Yo estaba mirando por la ventanilla la montaña de polvo bajo la cual se encontraban las instalaciones de Cementos Turia. Siempre pensaba que, si había tanto cemento dentro como diseminado en los aledaños, en España la construcción no tenía que preocuparse. Escuché algunos cursos después de este día que el sector de la construcción era un sector de arrastre, aunque, por lo que mis ojos comprobaban, aquello (el polvo) era más propio de un concurso de “tiro y arrastre”. Por unos momentos Burjassot se divisó con un tono londinense, pensé que tal vez al entrar en el pueblo, como por arte de magia, circularíamos por la izquierda, hablaríamos inglés y, lo que peor me sabía, en breves instantes pararíamos a tomar el té. Por el bombín no había problema, llevaba el de la bici.
En Burjassot otro tío mío (Manolo) tenía un pequeño taller de reparación de vehículos que, entre sufrimientos, tornillos, olor a aceite e ilusión, iba sacando adelante.
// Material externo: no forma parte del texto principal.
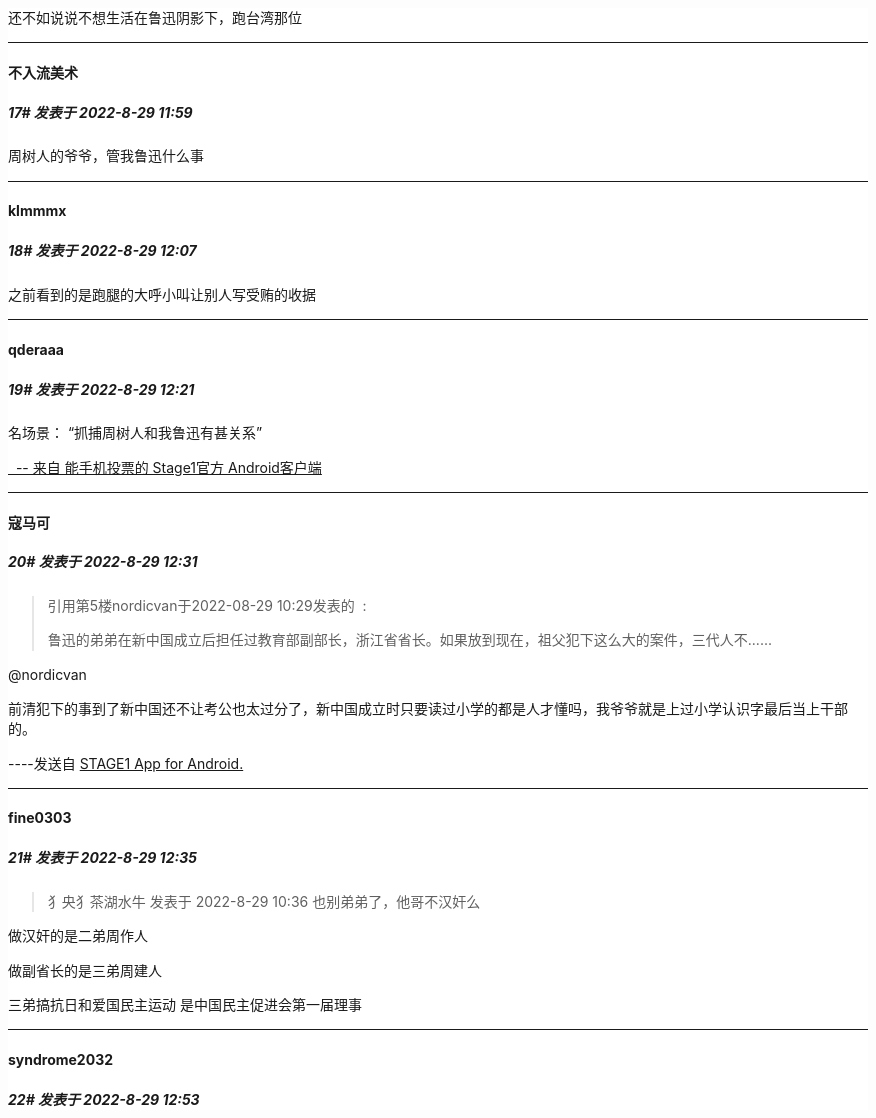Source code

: 还不如说说不想生活在鲁迅阴影下，跑台湾那位

*****

####  不入流美术  
##### 17#       发表于 2022-8-29 11:59

周树人的爷爷，管我鲁迅什么事

*****

####  klmmmx  
##### 18#       发表于 2022-8-29 12:07

之前看到的是跑腿的大呼小叫让别人写受贿的收据

*****

####  qderaaa  
##### 19#       发表于 2022-8-29 12:21

名场景：
“抓捕周树人和我鲁迅有甚关系”

[  -- 来自 能手机投票的 Stage1官方 Android客户端](https://www.coolapk.com/apk/140634)

*****

####  寇马可  
##### 20#       发表于 2022-8-29 12:31

<blockquote>引用第5楼nordicvan于2022-08-29 10:29发表的  :

鲁迅的弟弟在新中国成立后担任过教育部副部长，浙江省省长。如果放到现在，祖父犯下这么大的案件，三代人不......</blockquote>
@nordicvan

前清犯下的事到了新中国还不让考公也太过分了，新中国成立时只要读过小学的都是人才懂吗，我爷爷就是上过小学认识字最后当上干部的。

----发送自 [STAGE1 App for Android.](http://stage1.5j4m.com/?1.37)

*****

####  fine0303  
##### 21#       发表于 2022-8-29 12:35

<blockquote>犭央犭茶湖水牛 发表于 2022-8-29 10:36
也别弟弟了，他哥不汉奸么</blockquote>
做汉奸的是二弟周作人  

做副省长的是三弟周建人 

三弟搞抗日和爱国民主运动 是中国民主促进会第一届理事 

*****

####  syndrome2032  
##### 22#       发表于 2022-8-29 12:53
Es mi padrino, sí, soy el ahijado de quien fue “el tigre de Burjassot”, ese motorista de la época de cuya imagen siempre he destacado su nariz y su nuez. De pequeño quería una nuez como la del tigre, pero cuando debuté en el mundo del fútbol y, debido a mi pobre actuación, alguien comentó: ese será el gato de Beniferri, yo pensé: de tal palo…
Entre pensamientos y polvareda, llamó mi atención a lo lejos la peculiar figura de un Renault que se acercaba lleno de alegría. Alegría que le trasmitían sus ocupantes y un colchón nuevo que, bien atado en la baca, permitía incluso que se viese algo de vehículo por debajo. Con unos toques de bocina se saludaron los coches y los de dentro con las manos hicimos lo propio. El viaje era mejor si cabe, pues al ir todos juntos se empezaba a disfrutar antes. Seguramente habría parada en Casinos o en la Dehesa; entonces Vicent y yo sacaríamos el guión del fin de semana para, caso de ser necesario, hacer algún que otro ajuste de agenda y así optimizar (aprovechar de la época) el tiempo.
Ahora ya se podía considerar que la escudería estaba al completo, Renault y Citroën firmaban una alianza que les ayudaría a obtener el premio esperado: no subirían al podio, pero con suerte la cuesta de Pela sí. Esta pequeña subida a mí se me antojaba como el Alpe D’Huez del Tour andillano.